>> Start

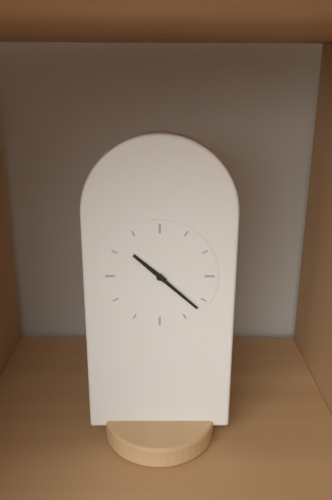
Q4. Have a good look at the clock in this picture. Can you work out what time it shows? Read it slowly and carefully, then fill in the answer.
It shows 10:22
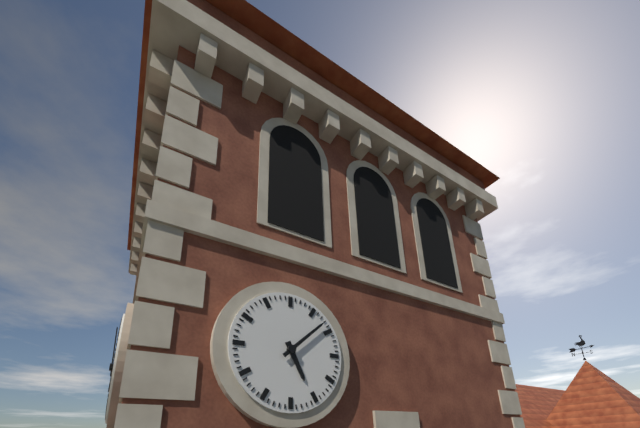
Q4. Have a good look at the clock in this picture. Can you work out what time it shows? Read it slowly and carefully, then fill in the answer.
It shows 5:08
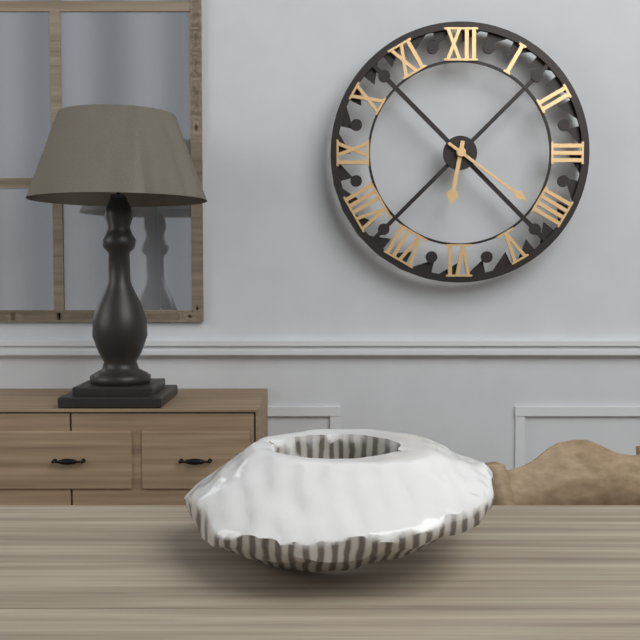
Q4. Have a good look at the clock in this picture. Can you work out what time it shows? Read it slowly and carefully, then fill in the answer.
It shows 6:21
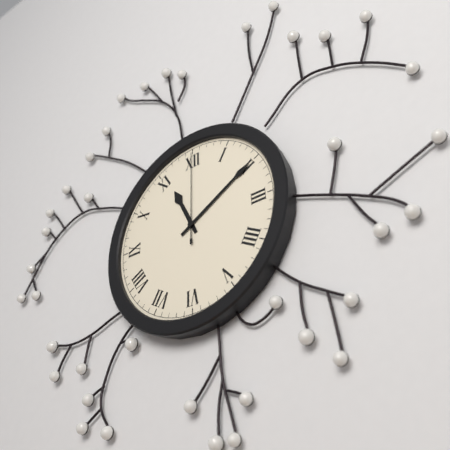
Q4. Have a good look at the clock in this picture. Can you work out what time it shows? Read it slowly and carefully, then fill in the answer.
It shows 11:10:00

>> End

__WORK INSTRUCTIONS__: Copy the material above word for word, leaving out the pictures.

__EXERCISE SOLUTION__:
Q4. Have a good look at the clock in this picture. Can you work out what time it shows? Read it slowly and carefully, then fill in the answer.
It shows 10:22
Q4. Have a good look at the clock in this picture. Can you work out what time it shows? Read it slowly and carefully, then fill in the answer.
It shows 5:08
Q4. Have a good look at the clock in this picture. Can you work out what time it shows? Read it slowly and carefully, then fill in the answer.
It shows 6:21
Q4. Have a good look at the clock in this picture. Can you work out what time it shows? Read it slowly and carefully, then fill in the answer.
It shows 11:10:00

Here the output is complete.